Everyone at the hostel has been very nice, and done their best to make Danny and me feel welcome, but even all that niceness can’t banish the memory of that kid’s knife at my throat, or the way it felt to be pressed so tight against a stranger’s body. For a few minutes, I’d been transported back to New Year’s Eve.

I’d relived it all in fast motion, images and sense memories racing through my head so fast the world started to spin. But for the first time, the memories didn’t make me feel scared. I’d been enraged, so furious I’d fought back without thinking about the consequences, and I don’t regret it. I would rather die than be a victim. I’m not going to let anyone hold me down, not ever again.

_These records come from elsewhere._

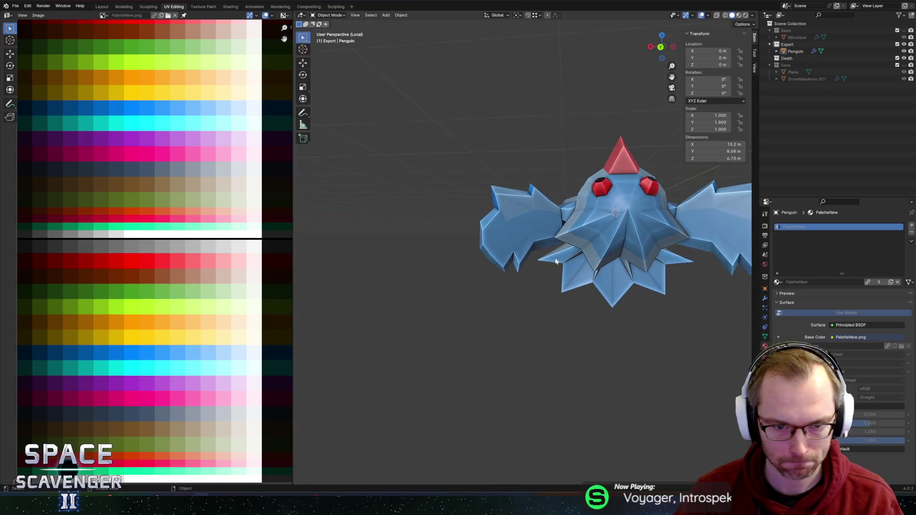
scroll(488, 246, "up", 3)
key("Tab")
middle_click_drag(497, 250, 525, 262)
key("2")
key("3")
scroll(496, 255, "down", 2)
key("e")
left_click(538, 267)
key("z")
key("m")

The moan comes again, higher pitched this time with a plaintive whimper at the end that makes me worry this girl is in serious pain.

“Are you okay?” I hiss into the darkness. “Can I get you anything? Tylenol or something?”

“It’s just Sheila,” an unfamiliar voice answers. “She’ll moan all night, and not remember what she was dreaming about in the morning. I think Percy has some extra earplugs in her bag. I can try to find them for you if you want.”

“No, that’s okay,” I whisper. “I’ve got headphones if I need them.”

“Okay. Good night.”

“Good night,” I say, and do my best to relax into the mattress, but it feels like I’m sleeping on a marble slab. I hadn’t noticed how hard the bed was when I lay down—I was so desperate to close my eyes I could have passed out leaning against a wall—but now I’ve had enough rest to notice how uncomfortable I am.

Since I threw away my phone and haven’t had time to buy a watch, I have no idea what time it is, but I feel refreshed and strangely keyed up. Last night, I’d been freaked out by the taste of that kid’s shirt in my mouth and the sight of Danny unleashing his violent side in a way I haven’t seen in forever, but now the memory of how we took care of the threat to our safety makes me feel proud and…hopeful. Danny and I are a good team. Life threw a lot of shit at us yesterday, but we dealt with it and made the best of every bad situation.